1.4.1 Les causes potentielles des crises et
mécanismes de défense
Ford (1981) identifie quatre caractéristiques primaires
« internes » qui contribuent aux crises organisationnelles :
l'échec d'identification de la relation entre les variables; la
pensée de groupe; la distribution et la distorsion de l'information; et
l'optimisme mal placé. En effet, en ce qui attrait à
l'échec d'identification de la relation entre les variables, la
reconnaissance et la compréhension de la complexité
systémique existante entre les variables est essentielle afin de
gérer l'incertitude et le risque auxquels peut être
confrontée toute organisation (Weick et Sutcliffe, 2007;
Fischbacher-Smith, 2011). La pensée de groupe réfère
à la dynamique de délibération mentale,
l'expérience de la réalité et le jugement moral qui
résultent de la pression intergroupe (Ford, 1981). Selon Ford (1981) et
Janis (1982), cet effet de pensée de groupe se caractérise par
huit symptômes : 1) l'illusion de l'invulnérabilité; 2) le
discrédit de l'information négative; 3) la croyance en leur
propre morale; 4) les points de vues stéréotypes des individus
extérieurs; 5) la pression de groupe à se conformer; 6)

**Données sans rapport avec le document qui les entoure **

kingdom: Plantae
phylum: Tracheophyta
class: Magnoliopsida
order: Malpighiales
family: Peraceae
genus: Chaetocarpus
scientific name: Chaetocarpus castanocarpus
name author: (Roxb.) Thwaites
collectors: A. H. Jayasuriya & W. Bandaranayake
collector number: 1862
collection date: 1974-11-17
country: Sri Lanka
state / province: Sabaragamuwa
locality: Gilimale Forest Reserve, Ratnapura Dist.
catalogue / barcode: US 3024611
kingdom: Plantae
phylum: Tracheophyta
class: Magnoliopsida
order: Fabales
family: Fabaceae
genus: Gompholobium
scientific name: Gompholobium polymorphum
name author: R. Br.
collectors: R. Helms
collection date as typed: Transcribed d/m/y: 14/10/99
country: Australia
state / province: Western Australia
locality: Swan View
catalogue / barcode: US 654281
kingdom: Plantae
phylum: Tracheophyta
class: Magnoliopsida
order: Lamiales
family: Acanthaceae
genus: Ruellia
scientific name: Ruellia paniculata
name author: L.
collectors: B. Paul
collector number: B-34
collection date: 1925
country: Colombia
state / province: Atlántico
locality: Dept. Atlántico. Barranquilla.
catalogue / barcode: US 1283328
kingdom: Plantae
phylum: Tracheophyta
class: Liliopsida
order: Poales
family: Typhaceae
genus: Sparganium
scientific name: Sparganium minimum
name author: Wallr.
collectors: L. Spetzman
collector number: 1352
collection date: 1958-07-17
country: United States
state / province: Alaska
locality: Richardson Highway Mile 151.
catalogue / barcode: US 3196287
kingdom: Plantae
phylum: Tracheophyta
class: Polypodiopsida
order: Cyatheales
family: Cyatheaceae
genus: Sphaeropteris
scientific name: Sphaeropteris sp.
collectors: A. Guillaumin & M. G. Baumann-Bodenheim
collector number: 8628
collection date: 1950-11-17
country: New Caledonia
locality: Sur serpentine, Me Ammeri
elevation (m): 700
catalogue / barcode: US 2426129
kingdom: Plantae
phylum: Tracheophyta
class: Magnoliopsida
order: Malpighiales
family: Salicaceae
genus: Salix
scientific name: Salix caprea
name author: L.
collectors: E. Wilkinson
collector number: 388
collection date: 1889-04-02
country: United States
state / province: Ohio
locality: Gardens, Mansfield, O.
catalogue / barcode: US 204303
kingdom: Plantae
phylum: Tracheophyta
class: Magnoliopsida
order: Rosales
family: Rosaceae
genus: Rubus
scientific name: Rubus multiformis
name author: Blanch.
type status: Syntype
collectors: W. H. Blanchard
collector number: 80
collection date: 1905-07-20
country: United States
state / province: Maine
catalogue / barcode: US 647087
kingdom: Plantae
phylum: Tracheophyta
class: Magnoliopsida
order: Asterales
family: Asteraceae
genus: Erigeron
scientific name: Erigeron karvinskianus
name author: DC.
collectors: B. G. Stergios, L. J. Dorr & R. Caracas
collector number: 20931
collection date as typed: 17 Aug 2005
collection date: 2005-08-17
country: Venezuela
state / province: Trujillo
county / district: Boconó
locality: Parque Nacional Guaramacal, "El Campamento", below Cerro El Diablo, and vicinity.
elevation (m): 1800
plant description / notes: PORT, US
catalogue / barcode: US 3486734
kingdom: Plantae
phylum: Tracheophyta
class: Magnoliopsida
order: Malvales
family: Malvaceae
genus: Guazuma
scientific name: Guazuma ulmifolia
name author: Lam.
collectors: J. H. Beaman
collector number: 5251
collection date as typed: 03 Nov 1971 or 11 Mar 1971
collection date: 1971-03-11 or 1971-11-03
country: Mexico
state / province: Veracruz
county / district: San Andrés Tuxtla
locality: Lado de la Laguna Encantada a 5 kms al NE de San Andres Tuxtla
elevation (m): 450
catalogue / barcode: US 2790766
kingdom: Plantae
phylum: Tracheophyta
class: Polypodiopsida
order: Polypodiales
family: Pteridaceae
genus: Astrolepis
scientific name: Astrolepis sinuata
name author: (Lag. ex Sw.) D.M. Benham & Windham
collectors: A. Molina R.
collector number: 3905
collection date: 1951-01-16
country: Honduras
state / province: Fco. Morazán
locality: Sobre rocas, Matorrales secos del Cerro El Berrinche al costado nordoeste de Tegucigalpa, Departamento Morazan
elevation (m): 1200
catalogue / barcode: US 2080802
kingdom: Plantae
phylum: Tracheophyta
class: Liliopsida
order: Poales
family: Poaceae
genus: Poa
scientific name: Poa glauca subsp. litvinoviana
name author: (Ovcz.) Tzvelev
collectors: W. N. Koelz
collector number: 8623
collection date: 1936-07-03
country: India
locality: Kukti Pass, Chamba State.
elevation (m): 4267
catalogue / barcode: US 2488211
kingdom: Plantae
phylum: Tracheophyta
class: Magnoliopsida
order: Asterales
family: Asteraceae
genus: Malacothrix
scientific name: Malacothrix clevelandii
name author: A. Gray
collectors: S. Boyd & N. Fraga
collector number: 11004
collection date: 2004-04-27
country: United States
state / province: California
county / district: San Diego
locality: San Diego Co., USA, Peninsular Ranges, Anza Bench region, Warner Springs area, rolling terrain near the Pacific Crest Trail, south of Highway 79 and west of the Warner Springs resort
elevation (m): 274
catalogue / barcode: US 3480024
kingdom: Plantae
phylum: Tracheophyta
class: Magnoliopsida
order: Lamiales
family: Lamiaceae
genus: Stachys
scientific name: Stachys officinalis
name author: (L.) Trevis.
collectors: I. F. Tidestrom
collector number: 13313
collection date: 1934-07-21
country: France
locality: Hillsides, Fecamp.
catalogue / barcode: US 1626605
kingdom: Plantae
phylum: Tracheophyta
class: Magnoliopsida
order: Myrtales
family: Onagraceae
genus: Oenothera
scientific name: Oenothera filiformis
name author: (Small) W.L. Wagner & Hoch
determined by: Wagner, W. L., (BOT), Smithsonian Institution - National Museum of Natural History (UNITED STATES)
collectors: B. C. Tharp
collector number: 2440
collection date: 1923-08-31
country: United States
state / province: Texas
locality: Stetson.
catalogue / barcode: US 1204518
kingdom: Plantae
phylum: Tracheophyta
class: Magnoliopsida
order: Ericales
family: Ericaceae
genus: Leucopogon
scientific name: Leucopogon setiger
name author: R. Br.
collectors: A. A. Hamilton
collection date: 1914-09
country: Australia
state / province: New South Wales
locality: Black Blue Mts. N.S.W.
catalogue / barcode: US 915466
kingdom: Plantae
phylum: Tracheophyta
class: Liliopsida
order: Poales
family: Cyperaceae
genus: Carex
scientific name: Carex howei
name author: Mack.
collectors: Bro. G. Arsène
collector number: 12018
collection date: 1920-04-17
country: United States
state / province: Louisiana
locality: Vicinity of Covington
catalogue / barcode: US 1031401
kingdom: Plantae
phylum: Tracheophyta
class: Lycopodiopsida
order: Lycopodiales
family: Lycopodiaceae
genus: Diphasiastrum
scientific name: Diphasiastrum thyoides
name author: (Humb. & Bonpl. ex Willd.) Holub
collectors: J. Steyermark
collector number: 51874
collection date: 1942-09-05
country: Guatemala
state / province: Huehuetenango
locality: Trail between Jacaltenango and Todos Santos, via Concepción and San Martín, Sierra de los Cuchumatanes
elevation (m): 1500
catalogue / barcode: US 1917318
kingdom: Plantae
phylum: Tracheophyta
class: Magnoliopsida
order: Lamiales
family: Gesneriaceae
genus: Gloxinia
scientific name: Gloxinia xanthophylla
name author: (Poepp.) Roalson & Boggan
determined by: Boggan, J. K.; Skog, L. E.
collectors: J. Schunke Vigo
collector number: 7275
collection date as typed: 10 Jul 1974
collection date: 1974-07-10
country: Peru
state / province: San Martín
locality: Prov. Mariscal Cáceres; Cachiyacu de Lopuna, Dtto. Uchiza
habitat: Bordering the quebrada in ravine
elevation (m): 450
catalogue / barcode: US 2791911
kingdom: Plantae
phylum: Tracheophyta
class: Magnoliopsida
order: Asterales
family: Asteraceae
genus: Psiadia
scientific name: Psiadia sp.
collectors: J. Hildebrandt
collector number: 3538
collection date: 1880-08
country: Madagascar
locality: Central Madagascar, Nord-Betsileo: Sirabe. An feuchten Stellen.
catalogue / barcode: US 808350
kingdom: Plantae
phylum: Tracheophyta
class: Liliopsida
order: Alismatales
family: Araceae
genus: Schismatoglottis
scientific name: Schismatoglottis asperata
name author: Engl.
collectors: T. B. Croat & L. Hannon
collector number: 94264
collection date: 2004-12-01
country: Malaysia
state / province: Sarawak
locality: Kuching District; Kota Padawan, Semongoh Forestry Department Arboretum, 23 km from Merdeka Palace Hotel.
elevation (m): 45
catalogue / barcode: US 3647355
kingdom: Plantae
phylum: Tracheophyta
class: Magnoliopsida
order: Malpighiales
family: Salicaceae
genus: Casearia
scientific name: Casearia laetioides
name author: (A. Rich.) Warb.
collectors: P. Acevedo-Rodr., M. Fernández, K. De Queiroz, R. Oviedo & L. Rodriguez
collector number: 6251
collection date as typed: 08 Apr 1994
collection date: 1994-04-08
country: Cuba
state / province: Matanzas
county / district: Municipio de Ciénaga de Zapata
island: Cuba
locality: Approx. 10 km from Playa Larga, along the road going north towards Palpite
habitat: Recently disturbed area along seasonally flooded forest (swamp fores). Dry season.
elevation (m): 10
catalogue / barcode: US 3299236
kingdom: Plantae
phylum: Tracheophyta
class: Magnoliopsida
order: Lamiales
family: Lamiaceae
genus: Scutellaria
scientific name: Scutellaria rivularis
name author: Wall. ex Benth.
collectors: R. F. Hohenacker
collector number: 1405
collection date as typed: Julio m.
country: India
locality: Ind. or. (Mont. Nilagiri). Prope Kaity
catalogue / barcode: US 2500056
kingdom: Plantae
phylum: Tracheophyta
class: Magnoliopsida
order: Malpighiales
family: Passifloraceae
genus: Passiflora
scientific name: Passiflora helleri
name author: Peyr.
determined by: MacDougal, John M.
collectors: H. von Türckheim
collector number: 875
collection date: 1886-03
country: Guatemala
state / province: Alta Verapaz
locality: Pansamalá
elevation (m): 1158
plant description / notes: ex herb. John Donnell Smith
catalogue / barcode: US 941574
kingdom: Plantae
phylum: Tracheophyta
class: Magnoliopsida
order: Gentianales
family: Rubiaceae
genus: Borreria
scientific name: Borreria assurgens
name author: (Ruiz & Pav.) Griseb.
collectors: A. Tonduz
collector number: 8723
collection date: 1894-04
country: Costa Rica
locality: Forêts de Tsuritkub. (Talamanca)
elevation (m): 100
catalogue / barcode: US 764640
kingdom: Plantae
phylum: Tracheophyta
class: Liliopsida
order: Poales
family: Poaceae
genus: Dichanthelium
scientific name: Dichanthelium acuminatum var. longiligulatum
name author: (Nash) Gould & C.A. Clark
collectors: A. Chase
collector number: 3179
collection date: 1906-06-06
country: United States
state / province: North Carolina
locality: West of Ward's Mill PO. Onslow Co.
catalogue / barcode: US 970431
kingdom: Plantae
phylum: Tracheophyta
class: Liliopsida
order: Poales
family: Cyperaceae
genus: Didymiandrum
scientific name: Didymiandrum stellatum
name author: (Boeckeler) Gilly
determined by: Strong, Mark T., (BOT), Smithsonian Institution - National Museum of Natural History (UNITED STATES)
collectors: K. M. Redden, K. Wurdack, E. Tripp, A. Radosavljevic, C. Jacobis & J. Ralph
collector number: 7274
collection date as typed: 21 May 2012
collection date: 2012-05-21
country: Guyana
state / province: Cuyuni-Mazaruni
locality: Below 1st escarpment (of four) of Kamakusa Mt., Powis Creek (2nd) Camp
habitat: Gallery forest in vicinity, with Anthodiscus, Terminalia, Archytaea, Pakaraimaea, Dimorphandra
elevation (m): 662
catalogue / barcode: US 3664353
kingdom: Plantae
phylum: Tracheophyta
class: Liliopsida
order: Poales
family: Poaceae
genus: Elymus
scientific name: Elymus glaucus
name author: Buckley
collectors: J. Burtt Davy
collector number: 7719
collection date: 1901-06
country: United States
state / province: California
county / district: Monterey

l'autocensure; 7) l'illusion de l'unanimité; 8) les gardiens de la
pensée: s'auto-désigner pour s'assurer que l'information
contraire au groupe ne l'atteigne pas. Janis (1982) a identifié ce
phénomène sous le terme de groupthink ou «
d'unanimisme de groupe » traduisant une fermeture pathologique lié
au groupe (Lagadec, 1991) : « Plus un groupe est marqué par une
certaine chaleur interne et par un esprit de corps, plus grand est le danger de
voir ses facultés de pensée critique et indépendante
laisser place à de la pensée de groupe, qui tend à
produire des actions irrationnelles et déshumanisantes dirigées
à l'encontre des groupes extérieurs » (Janis, 1982, p.
13).
Ce phénomène de pensée de groupe et des
mécanismes de défense sont également traités par
Albert Bandura, un scientifique contemporain reconnu pour ses travaux en
psychologie sociale (Pauchant et al., 2015). Bandura et d'autres auteurs ont
étudié ces mécanismes de désengagement moral,
à travers plusieurs problématiques controversées telle que
la défense de la peine de mort (Osofrsky, Bandura et Zimbardo, 2005) ou
la justification de la guerre en Irak aux États-Unis (McAlister, Bandura
et Owen, 2006). Ce modèle théorique des mécanismes de
désengagement moral a été utilisé dans plusieurs
travaux (Pauchant et al., 2015) et a été validé
également statistiquement (McAlister et al., 2006, p. 155). Bandura a
établie dix mécanismes de désengagement moral dont la
robustesse de la théorie repose en partie sur l'interrelation existante
entre les dix mécanismes. Le désengagement moral fonctionne donc
comme un système (Pauchant et al., 2015).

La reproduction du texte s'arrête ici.